Other factors may also include:

  • Maternal age of 30 or older
  • IVF pregnancy
  • Giving birth more than five times previously
  • Prior uterine surgery, including C-section and dilation & curettage
  • Uterine abnormality, meaning a malformation of your uterus
  • Velamentous cord insertion, or when the placenta and umbilical cord are abnormally attached
  • Preeclampsia
  • Prolonged labor
  • Prolonged use of oxytocin during delivery
  • Having a baby who is small for their gestational age
  • Stillbirth

Currently, there is no known way for you to lower the odds specifically of retained placenta. However, if you are high-risk, your delivery team can prepare for the possibility. Once you are admitted to a hospital or birthing center, they can run tests and gather the right pain medication and needed equipment, just in case it happens.

What are the symptoms of retained placenta?

You very likely won’t have any symptoms of retained placenta prior to delivery. From time to time, women experience bleeding in their third trimester.

The primary symptom is when all or part of the placenta isn’t delivered following childbirth, or if you begin bleeding heavily without delivering the placenta.

You may notice symptoms up to two weeks after you have your baby. These can include fever, foul-smelling discharge, heavy bleeding, and blood clots or large pieces of tissue coming out of your vagina. Make sure to report them to your provider right away.

Are there serious risks of retained placenta?

Yes. Retained placenta is a major cause of postpartum hemorrhage. The longer it takes you to deliver it, the higher your chances of this complication. If you’re at risk, your medical team will prepare the delivery room to manage any serious issues that arise. Delayed postpartum hemorrhage, mentioned above, is another risk.

Retained placenta can also lead to postpartum endometritis, which is inflammation or infection of your uterine lining after you give birth. The condition is different from endometriosis, a serious disease in which uterine tissue grows outside of your uterus. Endometritis is treated with antibiotics.

The good news: Retained placenta will have no effect on your baby.

What are the treatments for retained placenta?

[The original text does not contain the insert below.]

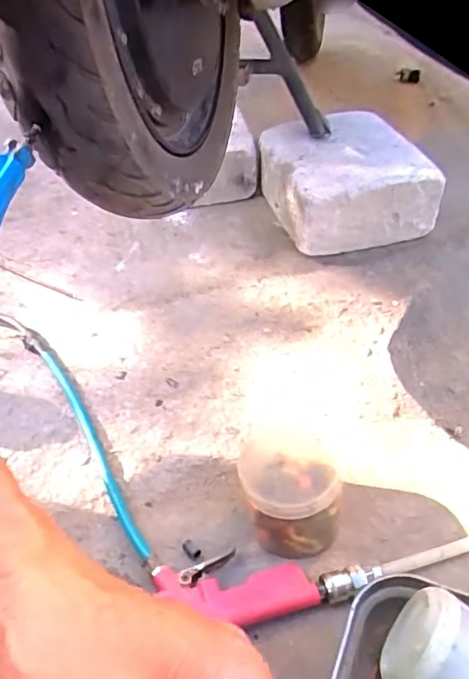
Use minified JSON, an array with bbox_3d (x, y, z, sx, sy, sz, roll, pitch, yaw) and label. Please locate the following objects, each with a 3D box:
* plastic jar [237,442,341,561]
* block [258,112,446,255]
[{"bbox_3d":[0.046,0.134,0.458,0.082,0.082,0.066,3,45,9],"label":"plastic jar"},{"bbox_3d":[0.158,-0.234,0.803,0.197,0.113,0.221,-12,44,-7],"label":"block"}]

First, your provider will try active management. When the placenta isn’t delivered within a specific window of time, they’ll attempt to move the process along by asking you to push or massaging your abdomen. They may also gently tug on your umbilical cord to loosen the placenta or administer oxytocin. Breastfeeding, peeing, or changing your position can help its delivery, as well.

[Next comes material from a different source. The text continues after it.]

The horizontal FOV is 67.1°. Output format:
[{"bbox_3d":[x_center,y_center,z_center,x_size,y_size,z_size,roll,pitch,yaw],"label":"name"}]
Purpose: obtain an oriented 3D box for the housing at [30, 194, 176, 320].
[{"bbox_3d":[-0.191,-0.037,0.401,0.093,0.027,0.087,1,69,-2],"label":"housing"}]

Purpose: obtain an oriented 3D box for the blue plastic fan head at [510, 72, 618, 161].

Sometimes, active management doesn’t work. When it fails, your provider will try to remove the retained placenta using their hands or via surgery. The timing of the procedure depends on your clinician’s judgment.

Manual extraction is typically used first. During this procedure, a provider will try to detach the placenta from your uterine wall with their fingers. Then, they’ll pull the separated tissue out through your cervix. You’ll be given medication to manage pain and an antibiotic to prevent infection. There is a risk of hemorrhage during manual extraction, but your medical team will be prepared.

If manual extraction doesn’t succeed – meaning part or all of the placenta remains in your uterus – the next step is surgery. Suction curettage, which involves using a small vacuum to remove tissue from your uterus, is the most common procedure.

If you have placenta accreta, there’s a small risk that it’s not possible to separate your placenta and uterus. Since trying it can cause a massive hemorrhage, hysterectomy may be necessary.

This is uncommon, however, and the bottom line remains: Though retained placenta comes with serious potential health risks, it can be managed by your healthcare team – and won’t harm your baby. If you have questions or concerns about your risk of retained placenta, or how it might affect your labor and delivery (and your postpartum recovery), talk with your healthcare provider.